The Dubuque Shot Tower is a National Historic Landmark, originally used to produce lead shot for the U.S. military's muskets. After many years of service, including munitions production during the American Civil War, it was used as a fire watchtower for a lumber yard located at the site. It was built in 1856, and is located at what is now the northern end of Bell Street, near the Dubuque Railroad Bridge. The Shot Tower is among the oldest surviving structures in Dubuque.

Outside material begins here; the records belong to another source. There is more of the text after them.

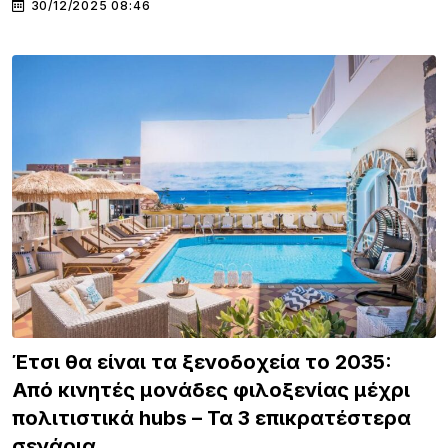
30/12/2025 08:46
Έτσι θα είναι τα ξενοδοχεία το 2035:
Από κινητές μονάδες φιλοξενίας μέχρι
πολιτιστικά hubs – Τα 3 επικρατέστερα
σενάρια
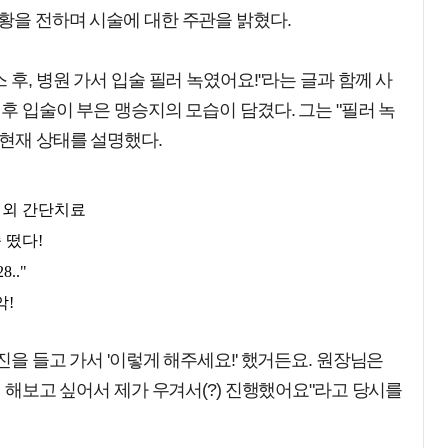
황을 전하며 시술에 대한 주관을 밝혔다.
 후, 병원 가서 입술 필러 녹였어요!"라는 글과 함께 사
후 입술이 부은 맹승지의 모습이 담겼다. 그는 "필러 녹
 현재 상태를 설명했다.
진을 들고 가서 '이렇게 해주세요!' 했거든요. 원장님은
번 해보고 싶어서 제가 우겨서(?) 진행했어요"라고 당시를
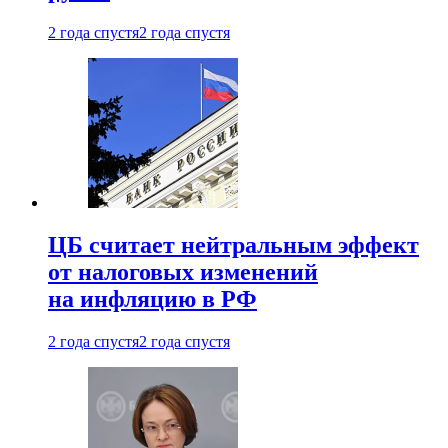
2 года спустя
2 года спустя
ЦБ считает нейтральным эффект
от налоговых изменений
на инфляцию в РФ
2 года спустя
2 года спустя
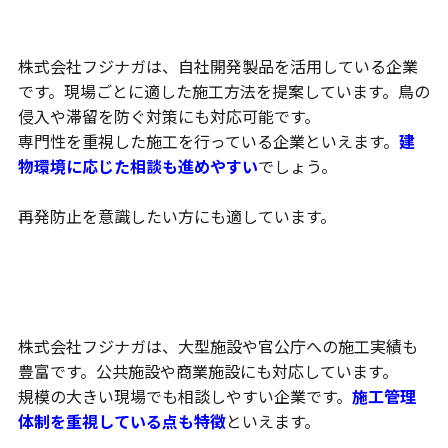
自社開発製品による対策
株式会社フジナガは、自社開発製品を活用している企業
です。現場ごとに適した施工方法を提案しています。鳥の
侵入や滞留を防ぐ対策にも対応可能です。
専門性を重視した施工を行っている企業といえます。
建
物環境に応じた相談も進めやすい
でしょう。
再発防止を意識したい方にも適しています。
大型施設や官公庁にも対応
株式会社フジナガは、大型施設や官公庁への施工実績も
豊富です。公共施設や商業施設にも対応しています。
規模の大きい現場でも相談しやすい企業です。
施工管理
体制を重視している点も特徴
といえます。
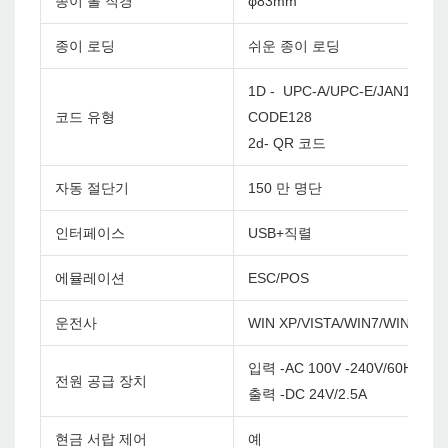
종이 롤 직경
φ83mm
종이 로딩
쉬운 종이 로딩
1D - UPC-A/UPC-E/JAN13(EA
코드 유형
CODE128
2d- QR 코드
자동 절단기
150 만 명단
인터페이스
USB+직렬
에뮬레이션
ESC/POS
운전사
WIN XP/VISTA/WIN7/WIN8/WI
입력 -AC 100V -240V/60Hz
전원 공급 장치
출력 -DC 24V/2.5A
현금 서랍 제어
예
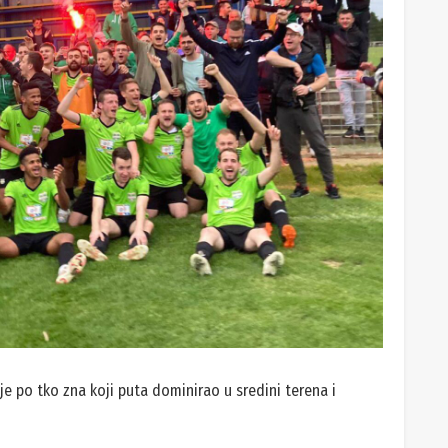
. Želio bih reći da smo od 15. srpnja najavili naslov, znali
obro smo radili, imam karakterne dečke, bit će ovo,
o prvi poraz, respektirali smo ga, ali najslađe je proslaviti
slim da smo bili svjesni da smo jači, kvalitetniji, da bolje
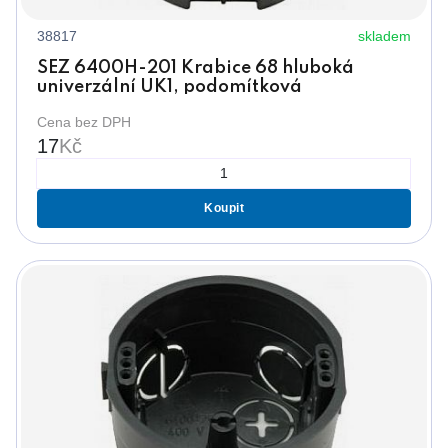
38817
skladem
SEZ 6400H-201 Krabice 68 hluboká
univerzální UK1, podomítková
Cena bez DPH
17
Kč
Koupit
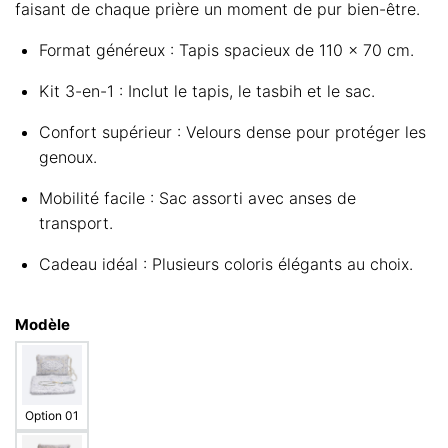
faisant de chaque prière un moment de pur bien-être.
Format généreux : Tapis spacieux de 110 x 70 cm.
Kit 3-en-1 : Inclut le tapis, le tasbih et le sac.
Confort supérieur : Velours dense pour protéger les
genoux.
Mobilité facile : Sac assorti avec anses de
transport.
Cadeau idéal : Plusieurs coloris élégants au choix.
Modèle
Option 01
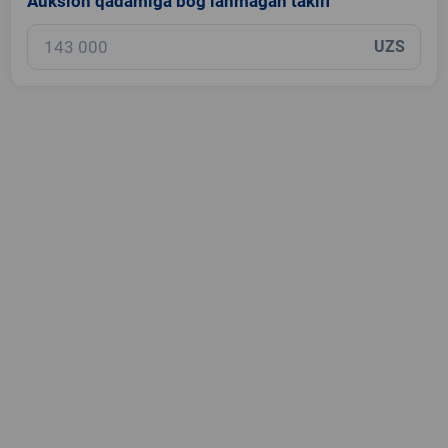
Auksion qadamiga bog‘lanmagan taklif
UZS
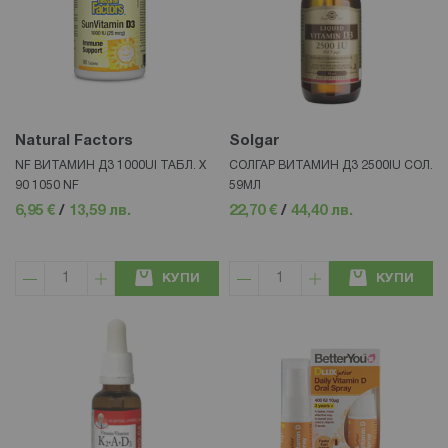
Natural Factors
Solgar
NF ВИТАМИН Д3 1000UI ТАБЛ. X
СОЛГАР ВИТАМИН Д3 2500IU СОЛ.
90 1050 NF
59МЛ
6,95 €
/
13,59 лв.
22,70 €
/
44,40 лв.
КУПИ
КУПИ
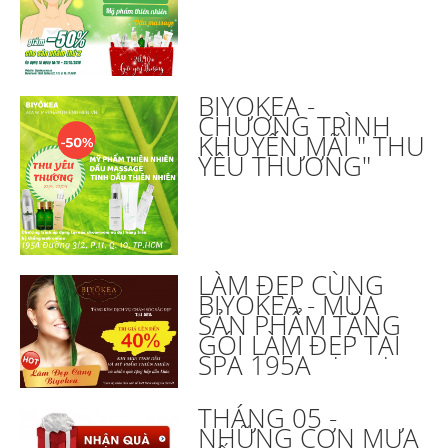
BIYOKEA -
CHƯƠNG TRÌNH
KHUYẾN MÃI " THU
YÊU THƯƠNG"
LÀM ĐẸP CÙNG
BIYOKEA - MUA
SẢN PHẨM TẶNG
GÓI LÀM ĐẸP TẠI
SPA 195A
THÁNG 05 -
NHỮNG CƠN MƯA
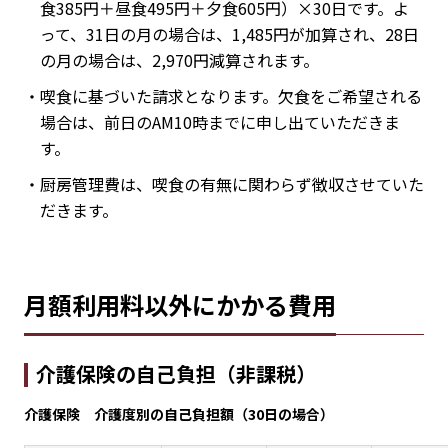
食385円＋昼食495円＋夕食605円）×30日です。よ
って、31日の月の場合は、1,485円が加算され、28日
の月の場合は、2,970円減算されます。
・喫食に基づいた請求となります。欠食をご希望される
場合は、前日のAM10時までに申し出ていただきま
す。
・厨房管理費は、喫食の有無に関わらず徴収させていた
だきます。
月額利用料以外にかかる費用
介護保険の自己負担（非課税）
介護保険 介護度別の自己負担額（30日の場合）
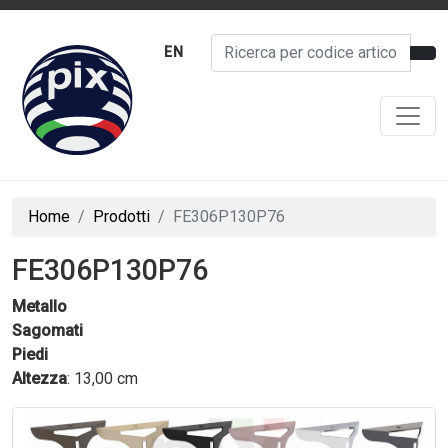
EN
Home
Prodotti
FE306P130P76
FE306P130P76
Metallo
Sagomati
Piedi
Altezza
: 13,00 cm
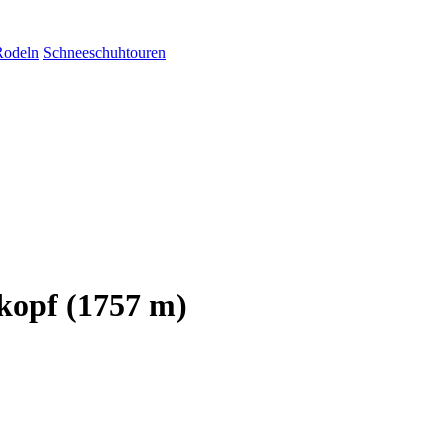
Rodeln
Schneeschuhtouren
kopf (1757 m)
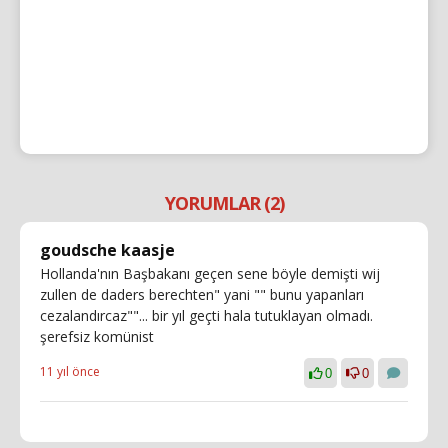
YORUMLAR (2)
goudsche kaasje
Hollanda'nın Başbakanı geçen sene böyle demişti wij
zullen de daders berechten" yani "" bunu yapanları
cezalandırcaz""... bir yıl geçti hala tutuklayan olmadı.
şerefsiz komünist
11 yıl önce
0
0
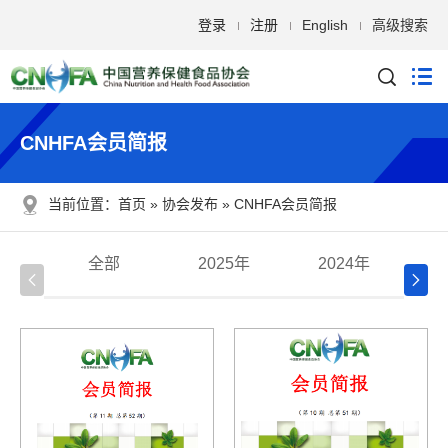
登录
注册
English
高级搜索
CNHFA会员简报
当前位置：
首页
协会发布
CNHFA会员简报
全部
2025年
2024年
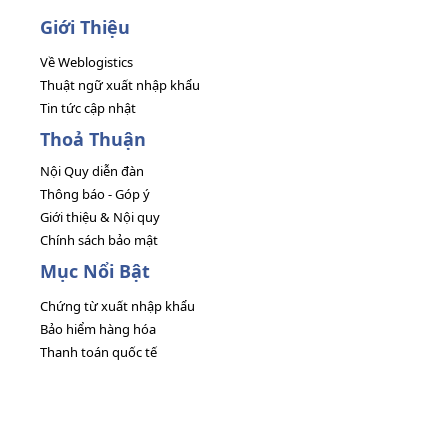
Giới Thiệu
Về Weblogistics
Thuật ngữ xuất nhập khẩu
Tin tức cập nhật
Thoả Thuận
Nội Quy diễn đàn
Thông báo - Góp ý
Giới thiệu & Nội quy
Chính sách bảo mật
Mục Nổi Bật
Chứng từ xuất nhập khẩu
Bảo hiểm hàng hóa
Thanh toán quốc tế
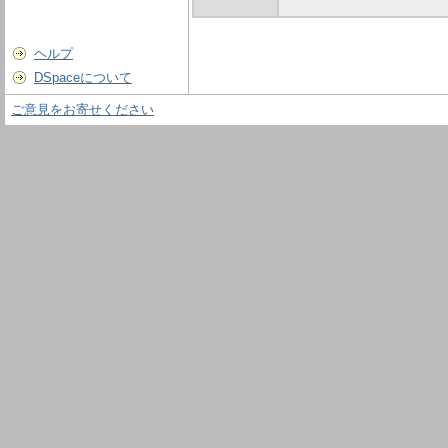
ヘルプ
DSpaceについて
ご意見をお寄せください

After many years of neglect following the demise of Dubuque's lumber industry, the tower is now being studied for planned repair costs. It will almost certainly see major repairs and restoration as a part of the riverfront revitalization effort.

===Spirit of Dubuque===
The dual paddlewheeler Spirit of Dubuque was designed by Dubuque native Robert Kehl with the help of a New Orleans marine engineering firm in 1976. It is a replica of a century-old Mississippi River steamboat with Victorian decor. She made her 1385 mi maiden voyage in spring 1977, with eight cases of bananas. Captain Walt and Nancy Webster have owned the Spirit of Dubuque since May 1994 and now operate a sightseeing company with the boat. The 118 ft boat can carry 377 passengers.